Belgique : quatre enfants de femmes jihadistes belges de retour au pays

Quatre enfants belges âgés de cinq à huit ans dont les mères étaient parties combattre en Syrie ont été rapatriés lundi en Belgique depuis la Turquie, a annoncé dans un communiqué le parquet d'Anvers (nord).

(Illustration). Des enfants pataugent dans la boue d'un camp de la province d'Idlib, dans le nord de la Syrie le 5 décembre 2019.
(Illustration). Des enfants pataugent dans la boue d'un camp de la province d'Idlib, dans le nord de la Syrie le 5 décembre 2019. © Aaref WATAD / AFP
Selon les médias belges, il s'agit de quatre des six enfants de Tatiana Wielandt, 27 ans, et Bouchra Abouallal, 26 ans, qui s'étaient enfuies fin 2019 du camp du nord syrien où elles étaient retenues avec eux.

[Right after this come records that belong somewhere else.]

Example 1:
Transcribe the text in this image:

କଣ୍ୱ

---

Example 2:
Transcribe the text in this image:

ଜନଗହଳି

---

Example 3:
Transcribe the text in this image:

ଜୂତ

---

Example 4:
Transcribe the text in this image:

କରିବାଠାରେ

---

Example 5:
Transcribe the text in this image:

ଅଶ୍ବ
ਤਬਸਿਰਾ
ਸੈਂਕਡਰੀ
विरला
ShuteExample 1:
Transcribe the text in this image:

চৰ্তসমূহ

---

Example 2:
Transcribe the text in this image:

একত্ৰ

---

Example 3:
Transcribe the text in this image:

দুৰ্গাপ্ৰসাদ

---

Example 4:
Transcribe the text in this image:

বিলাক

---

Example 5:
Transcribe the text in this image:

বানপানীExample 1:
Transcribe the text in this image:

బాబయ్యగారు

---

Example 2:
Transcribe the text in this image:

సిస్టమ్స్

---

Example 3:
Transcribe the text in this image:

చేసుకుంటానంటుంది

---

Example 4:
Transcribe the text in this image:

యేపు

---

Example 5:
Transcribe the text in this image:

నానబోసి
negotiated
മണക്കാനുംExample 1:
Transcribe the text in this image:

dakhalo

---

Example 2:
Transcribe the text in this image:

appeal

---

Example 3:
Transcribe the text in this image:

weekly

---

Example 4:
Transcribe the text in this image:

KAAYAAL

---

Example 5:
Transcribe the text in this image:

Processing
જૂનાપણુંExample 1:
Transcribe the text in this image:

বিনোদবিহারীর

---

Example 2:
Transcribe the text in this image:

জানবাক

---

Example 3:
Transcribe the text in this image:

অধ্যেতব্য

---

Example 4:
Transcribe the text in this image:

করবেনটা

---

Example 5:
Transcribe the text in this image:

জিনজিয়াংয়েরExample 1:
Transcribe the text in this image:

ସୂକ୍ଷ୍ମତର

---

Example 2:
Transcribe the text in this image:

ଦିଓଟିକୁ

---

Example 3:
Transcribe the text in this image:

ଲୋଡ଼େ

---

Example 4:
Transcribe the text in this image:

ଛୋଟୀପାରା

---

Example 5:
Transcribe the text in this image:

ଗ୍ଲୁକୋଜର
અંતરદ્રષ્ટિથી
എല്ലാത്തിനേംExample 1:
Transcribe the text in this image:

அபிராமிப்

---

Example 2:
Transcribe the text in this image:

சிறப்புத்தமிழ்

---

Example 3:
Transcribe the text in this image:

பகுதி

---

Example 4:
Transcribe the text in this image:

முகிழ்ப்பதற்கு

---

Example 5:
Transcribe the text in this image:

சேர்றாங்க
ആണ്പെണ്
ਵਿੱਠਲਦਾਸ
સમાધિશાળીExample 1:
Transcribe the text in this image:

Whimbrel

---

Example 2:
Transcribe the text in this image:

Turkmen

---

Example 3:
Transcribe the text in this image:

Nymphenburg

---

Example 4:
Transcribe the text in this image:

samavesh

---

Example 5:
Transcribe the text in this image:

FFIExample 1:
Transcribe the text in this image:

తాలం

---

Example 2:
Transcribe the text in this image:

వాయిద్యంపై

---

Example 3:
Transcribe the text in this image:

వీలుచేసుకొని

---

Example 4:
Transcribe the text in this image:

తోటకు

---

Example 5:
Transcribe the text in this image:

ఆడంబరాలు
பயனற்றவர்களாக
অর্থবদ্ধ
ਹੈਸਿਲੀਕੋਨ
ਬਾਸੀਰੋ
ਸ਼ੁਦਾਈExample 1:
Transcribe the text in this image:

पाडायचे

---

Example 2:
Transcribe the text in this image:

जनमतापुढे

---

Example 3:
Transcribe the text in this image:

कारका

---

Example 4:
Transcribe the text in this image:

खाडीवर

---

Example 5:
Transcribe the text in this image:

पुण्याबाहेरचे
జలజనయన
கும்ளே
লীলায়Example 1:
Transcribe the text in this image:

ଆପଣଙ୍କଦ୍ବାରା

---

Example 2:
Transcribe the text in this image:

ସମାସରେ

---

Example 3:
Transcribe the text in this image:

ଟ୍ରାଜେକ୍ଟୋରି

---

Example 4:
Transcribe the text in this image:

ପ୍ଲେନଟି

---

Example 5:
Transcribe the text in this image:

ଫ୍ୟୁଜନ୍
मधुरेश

Ces femmes, parties en 2013 rejoindre les rangs d'un groupe jihadiste, ont été condamnées par défaut, à Anvers en 2018, à cinq ans de prison pour participation aux activités d'un groupe terroriste, une peine confirmée contre chacune d'elles en appel.


Les plus jeunes restés en Syrie


Sans donner aucune identité, le parquet explique que "quatre enfants âgés de 5, 5, 7 et 8 ans ont atterri aujourd'hui de Turquie à l'aéroport de Zaventem" (près de Bruxelles), alors que "les deux plus jeunes sont restés pour le moment avec leurs mères emprisonnées" dans ce pays. 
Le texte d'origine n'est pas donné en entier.